Andrea Ghez, an Aspen Center for Physics member, wins Nobel Prize for work with black holes
Long has it been theorized that the center of the Milky Way Galaxy is home to a supermassive black hole. Now, after decades of exhaustive research, there is finally substantial proof of its existence and Andrea Ghez had a lot to do with finding those answers.
Ghez, an astronomy professor at UCLA and a general member of the Aspen Center for Physics, earlier this month was awarded a Nobel Prize for her work, which she shared with Reinhard Genzel and Roger Penrose. Ghez is only the fourth woman to have ever won the Nobel for physics, first awarded in 1901.
“I’m thrilled that the Nobel committee recognized the work. This has been a long project that has required a tremendous amount of dedication,” Ghez told The Aspen Times last week. “I’m excited going forward because there are a lot of opportunities associated with receiving a prize like this. We have so much more to do, and I’m hoping this will enable us to go forward more boldly.”
Ghez, 55, has long been a familiar name around the Aspen Center for Physics, a nonprofit launched in 1962 that seeks to bring the best minds in the world together for collaboration and innovation. She’s talked at a handful of Aspen events over the years, and like so many, has a soft spot for the small mountain town that has quietly hosted dozens of Nobel laureates over the decades.
Now, because of the award, her standing within the organization will likely be a bit different, as will a lot else.
“Her whole life is now changed,” said Karin Rabe, the Aspen Center for Physics board chair and a former center president, about Ghez winning a Nobel Prize. Rabe is a computational materials physicist at Rutgers. “She’s an amazing person and of course everyone involved with the center is very thrilled and excited for her that her work is being recognized this way.”
The prestigious Nobel Prize for physics, which is awarded annually and comes with a substantial financial payout, was shared among the three scientists this year.

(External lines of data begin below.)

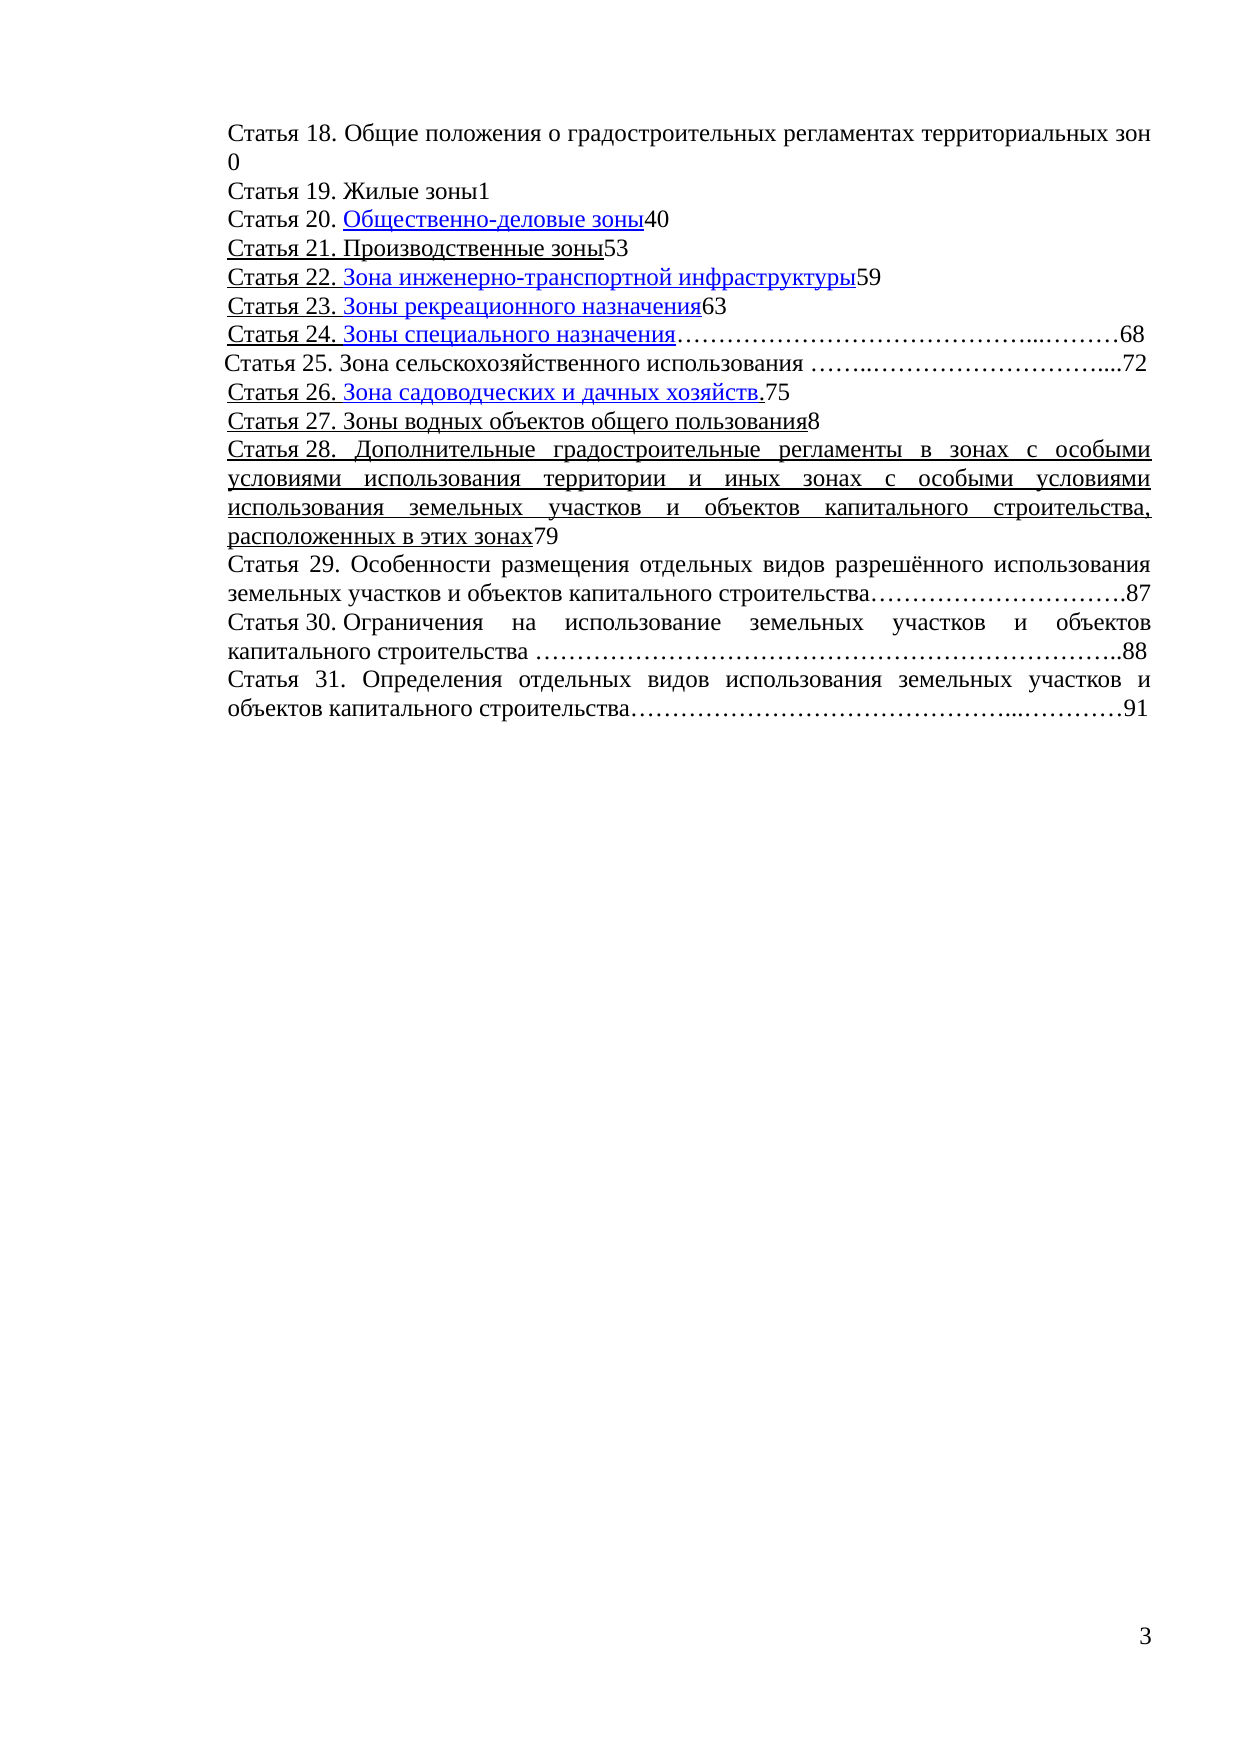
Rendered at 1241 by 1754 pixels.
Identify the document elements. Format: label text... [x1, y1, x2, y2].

text Статья 18. Общие положения о градостроительных регламентах территориальных зон 20 [227, 118, 1152, 176]
text Статья 29. Особенности размещения отдельных видов разрешённого использования земельных участков и объектов капитального строительства………………………….87 [227, 549, 1152, 607]
text Статья 26. Зона садоводческих и дачных хозяйств. 75 [227, 377, 1152, 406]
text Статья 28. Дополнительные градостроительные регламенты в зонах с особыми условиями использования территории и иных зонах с особыми условиями использования земельных участков и объектов капитального строительства, расположенных в этих зонах 79 [227, 434, 1152, 459]
text Статья 27. Зоны водных объектов общего пользования 78 [227, 406, 1152, 434]
text Статья 28. Дополнительные градостроительные регламенты в зонах с особыми условиями использования территории и иных зонах с особыми условиями использования земельных участков и объектов капитального строительства, расположенных в этих зонах 79 [227, 461, 1152, 517]
text Статья 21. Производственные зоны 53 [227, 233, 1152, 262]
text Статья 28. Дополнительные градостроительные регламенты в зонах с особыми условиями использования территории и иных зонах с особыми условиями использования земельных участков и объектов капитального строительства, расположенных в этих зонах 79 [227, 518, 1152, 549]
text Статья 25. Зона сельскохозяйственного использования ……..………………………....72 [224, 348, 1152, 377]
text Статья 31. Определения отдельных видов использования земельных участков и объектов капитального строительства………………………………………...…………91 [227, 664, 1152, 722]
text Статья 19. Жилые зоны 21 [227, 176, 1152, 204]
text Статья 24. Зоны специального назначения……………………………………...………68 [227, 319, 1152, 348]
text Статья 20. Общественно-деловые зоны 40 [227, 204, 1152, 233]
text Статья 30. Ограничения на использование земельных участков и объектов капитального строительства ……………………………………………………………..88 [227, 607, 1152, 664]
text Статья 22. Зона инженерно-транспортной инфраструктуры 59 [227, 262, 1152, 291]
text Статья 23. Зоны рекреационного назначения 63 [227, 291, 1152, 319]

Penrose, one of the most established physicists of our time and known for his early work with the late Stephen Hawking, won half of the award. Ghez and Genzel shared the other half “for the discovery of a supermassive compact object at the centre of our galaxy,” according to the Nobel Prize’s news release.
Most of Ghez’s work was done at the W.M. Keck Observatory in Hawaii, where she used a near infrared camera (NIRC) and adaptive optics (AO) to observe Sagittarius A*, the name of what is believed to be the supermassive black hole at the center of our galaxy.
“That gives us the best evidence for supermassive black holes, but it also creates a wonderful laboratory for understanding the physics and the astrophysics of black holes,” Ghez said. “It’s right in our backyard and we had the opportunity to study it in far more detail than we can study any other candidate supermassive black hole.”
While Ghez and Genzel found ample proof of the black hole’s existence at the center of the Milky Way — increasing “the evidence by a factor of 10 million,” per Ghez — their research also created more new answers than they maybe had before. The Nobel Prize hardly means an end to their work.
”We’ve discovered an environment around the black hole that is inconsistent with most of the theories for what you should expect around a supermassive black hole,” Ghez said. “In fact, we’ve opened more questions than answers. In a sense, there is so much to do in terms of understanding these unexpected results, including why we see young stars where in fact the theory suggests star formation shouldn’t be able to proceed near a supermassive black hole.”
Ghez’s role with the Aspen Center for Physics is likely to take a more honorary title going forward. While she has been very hands-on in the past, Rabe said her newfound stardom as a Nobel Prize winner will give Ghez a higher standing of sorts within the local organization.
“We try not to make them do too much of the boring work,” Rabe said of Nobel laureates, “but just have them be available for their scientific expertise and side consultation and try to respect the fact there are a lot of demands on their time.”
As far as becoming only the fourth woman to win the Nobel Prize in physics, Ghez sees this as nearly as important as the research itself. The first woman to win the award in physics was Marie Curie in 1903 — she also won a Nobel Prize for chemistry in 1911 — while another woman wouldn’t win the physics prize until Maria Goeppert Mayer shared it in 1963.
The third woman to win was Canada’s Donna Strickland in 2018. She shared the prize with Gerard Mourou and Arthur Ashkin for their work with lasers. Then came Ghez, the second woman to win the Nobel for physics in a three-year span, 57 years after Goeppert Mayer and 117 years after Curie.
“I’m delighted to be part of the social progress that is being made. It’s never as fast as we want it, but it’s great to be part of the change,” Ghez said. “It makes such a big difference for young women to see people who look like them as role models. I’ve for a long time been very interested in encouraging young girls and just general public engagement in science, which is part of why I’ve agreed to do the public talks in Aspen. The best thing you can do is just be visible.”